William Wallace at the University of Glasgow

Perhaps you were thinking of a different William Wallace than the William Wallace who graduated from Medicine in 1886 and later received a commended MD for his thesis, ‘The Field of Vision: with special reference to its anomalies in Diseases of the Nervous System’. This William, however, was certainly an interesting character.

Although he studied medicine, Wallace would go on to become a composer of note. He was one of the first composers in the country to experiment with the symphonic poem and wrote one for his namesake. Indeed it appears that he gained much inspiration from the medieval period, also writing a symphonic poem based on works by Villon (a medieval French poet). He was also a proud Scot, writing ‘In Praise of Scottish Poesie’ and ‘A Scots Fantasy’. This was all part of a late nineteenth-century classical music movement in Scotland that drew heavily on romanticism, perhaps the most famous piece from this movement being MacCunn’s ‘The Land of the Mountain and the Flood’. Recently there has been a renewed interest in Wallace’s work and the BBC Scottish Symphony Orchestra have recorded some of his orchestra pieces. As well as composing music Wallace also wrote about it and served as the Dean of Faculty of Music at University College London.

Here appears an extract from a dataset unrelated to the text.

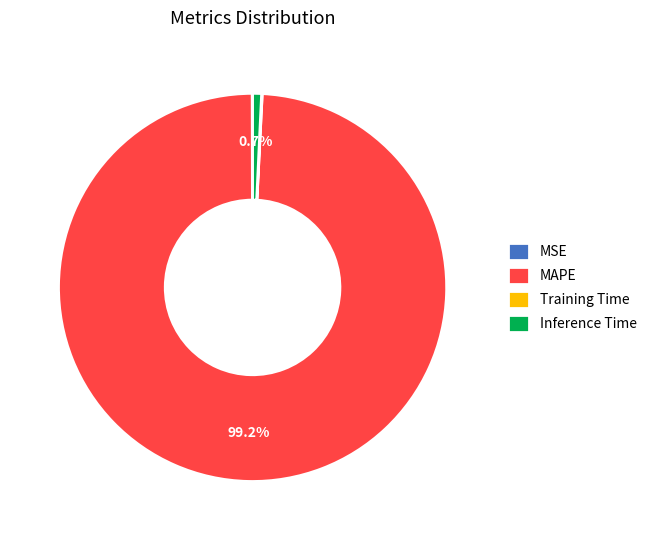

Which slice is the largest?

MAPE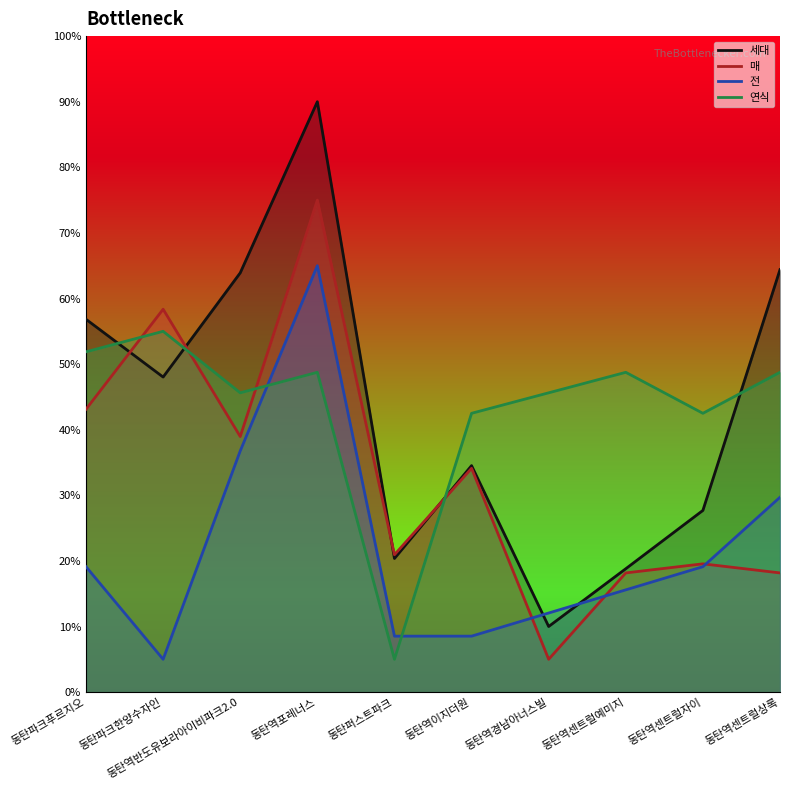

After their last crossing, which series has the higher values: 세대_line or 전_line?

세대_line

In 1914 Wallace was still registered as a doctor in London and signed up with the Royal Medical Corps, inspecting ophthalmic units. It is said that he took less than a week’s holiday over all his service. Whilst it has been suggested that Wallace was pushed into medicine by his surgeon father, he certainly didn’t completely abandon it for music.

The divide between the arts and the sciences is often seen as absolute; if you show ability in maths you will not be able to paint, if you can sing you cannot solve equations, if you are able to write you will not be able to conduct an experiment. William Wallace shows this to be completely untrue, during his lifetime he was successful as both a doctor and a composer and his achievements in both should not be forgotten.